The developers have built new subdivisions faster than the city’s population needs them. This sprawl adds to the tax burden of all taxpayers as we have been paying for the new infrastructure. This sprawl also accelerates the decline of older neighborhoods as homebuyers are siphoned away from older neighborhoods. We must pay for their redevelopment. It is not unreasonable, at a time of overbuilt housing and declining older neighborhoods, to ask the buyers of the homes in the new, sprawling subdivisions to pay a greater share of the costs of that sprawl. This may cause some homebuyers to opt for an existing home in an older neighborhood, bringing much needed investment to these areas. This will also free scarce City resources to address the pressing needs for the City’s older infrastructure. This is what impact fees do.

Saturday, December 02, 2006

What is a sure formula for a "Lesser Lawrence"?

The Lawrence Journal World criticizes those who are concerned with excessive growth by stating, "Unfortunately, there are some in Lawrence who belong to the "Lesser Lawrence" fraternity when, in fact, the city needs dreamers, entrepreneurs and residents with the vision and enthusiasm to build Lawrence into an even finer and stronger city."

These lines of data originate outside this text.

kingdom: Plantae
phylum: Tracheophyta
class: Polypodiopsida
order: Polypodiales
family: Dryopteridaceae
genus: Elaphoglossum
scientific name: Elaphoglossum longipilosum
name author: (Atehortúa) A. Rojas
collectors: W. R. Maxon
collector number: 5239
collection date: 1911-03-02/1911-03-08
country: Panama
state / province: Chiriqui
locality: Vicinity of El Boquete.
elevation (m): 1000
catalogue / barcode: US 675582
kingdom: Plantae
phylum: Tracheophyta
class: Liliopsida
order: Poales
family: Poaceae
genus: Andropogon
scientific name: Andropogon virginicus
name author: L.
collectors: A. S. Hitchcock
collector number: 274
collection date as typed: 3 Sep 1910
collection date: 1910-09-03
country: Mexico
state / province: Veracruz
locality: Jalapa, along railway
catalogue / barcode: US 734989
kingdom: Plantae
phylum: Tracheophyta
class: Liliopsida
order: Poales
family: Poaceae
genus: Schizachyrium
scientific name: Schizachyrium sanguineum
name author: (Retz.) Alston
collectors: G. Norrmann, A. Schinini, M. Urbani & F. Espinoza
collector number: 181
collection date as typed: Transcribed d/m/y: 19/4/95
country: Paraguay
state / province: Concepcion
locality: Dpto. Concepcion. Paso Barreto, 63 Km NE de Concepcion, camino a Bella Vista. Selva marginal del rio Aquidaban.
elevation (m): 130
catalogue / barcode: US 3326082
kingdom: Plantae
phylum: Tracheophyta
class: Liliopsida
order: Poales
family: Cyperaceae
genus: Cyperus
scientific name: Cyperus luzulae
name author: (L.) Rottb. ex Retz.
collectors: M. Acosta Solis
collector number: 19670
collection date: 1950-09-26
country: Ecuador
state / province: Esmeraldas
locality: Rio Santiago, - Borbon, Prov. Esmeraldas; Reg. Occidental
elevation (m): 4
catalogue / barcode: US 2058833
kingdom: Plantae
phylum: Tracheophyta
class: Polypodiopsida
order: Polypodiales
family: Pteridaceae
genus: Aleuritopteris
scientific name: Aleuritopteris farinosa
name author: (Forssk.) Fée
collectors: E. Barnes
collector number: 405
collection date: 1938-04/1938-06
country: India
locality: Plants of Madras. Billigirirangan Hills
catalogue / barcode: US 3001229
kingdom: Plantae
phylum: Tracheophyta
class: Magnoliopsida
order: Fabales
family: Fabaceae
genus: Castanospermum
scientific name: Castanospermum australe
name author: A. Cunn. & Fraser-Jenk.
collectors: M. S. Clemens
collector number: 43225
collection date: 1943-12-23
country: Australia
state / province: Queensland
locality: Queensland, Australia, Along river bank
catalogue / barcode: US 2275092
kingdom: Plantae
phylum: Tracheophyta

What is a "finer and stronger city"?

Many visions of the future of Lawrence exist, but it is doubtful that any of these visions included deteriorating older neighborhoods, blighted shopping strips, and a decaying downtown. It is equally likely that all of the visions seek strong older neighborhoods, vibrant shopping strips, and a downtown that attracts shoppers not only from Lawrence but from beyond. A "finer and stronger city" means development that serves to maintain and enhance our older neighborhoods, ensures the economic feasibility of our existing shopping centers, and preserves and improves our downtown.

Unfortunately, not all development leads Lawrence to a finer and stronger city. Some development leads to a weaker city that is more vulnerable to blight and decay. The city's leadership needs to know the difference.

How do we know good development from bad development?

The city needs to seek balance between the growth in demand for real estate, new as well as old, and the growth in the supply of new real estate.

The growth in demand for real estate is a function of the growth in the city's population and the growth in that population's income. If Lawrence remains an attractive city with good homes in viable neighborhoods, with good schools, and with good jobs with competitive wages, it will attract new residents. If Lawrence allows its older neighborhoods to deteriorate, its shopping centers to fall empty, its downtown to decay, and its base of jobs to pay sub-par wages, it will not attract new residents. This growth in demand can only be influenced by the city's actions; it cannot be controlled.

The growth in supply is under the city's control. Too many people, including the editors of the Journal World, equate all growth in supply with progress. History shows that this approach to development leads to overbuilt cities. When cities build more supply than their growth in demand can absorb, bad things result. We need only to look at nearby Topeka to confirm this. The new neighborhoods prosper, but older ones decline because there is insufficient demand to attract investment. The new retail centers succeed, but the older ones decay because there is insufficient demand to fill their stores. Older downtowns deteriorate because the shopping moves to the centers at the perimeter of the cities.

Overbuilding our supply of housing and retail space is the path that Lawrence has taken for too long. This is a sure formula that will lead to a "lesser Lawrence."

It is the job of the city's leadership to gauge the growth in demand and to find a way to match the growth in supply with the growth in demand. This will help preserve older neighborhoods by directing sufficient investment into these older areas to keep them viable. This will help to maintain older shopping strips by keeping them occupied with retail vendors who will attract sufficient business to remain economically feasible. This will help to protect the downtown as the unique place that identifies and defines Lawrence and that attracts visitors from outside the city. This will lead to a much greater Lawrence.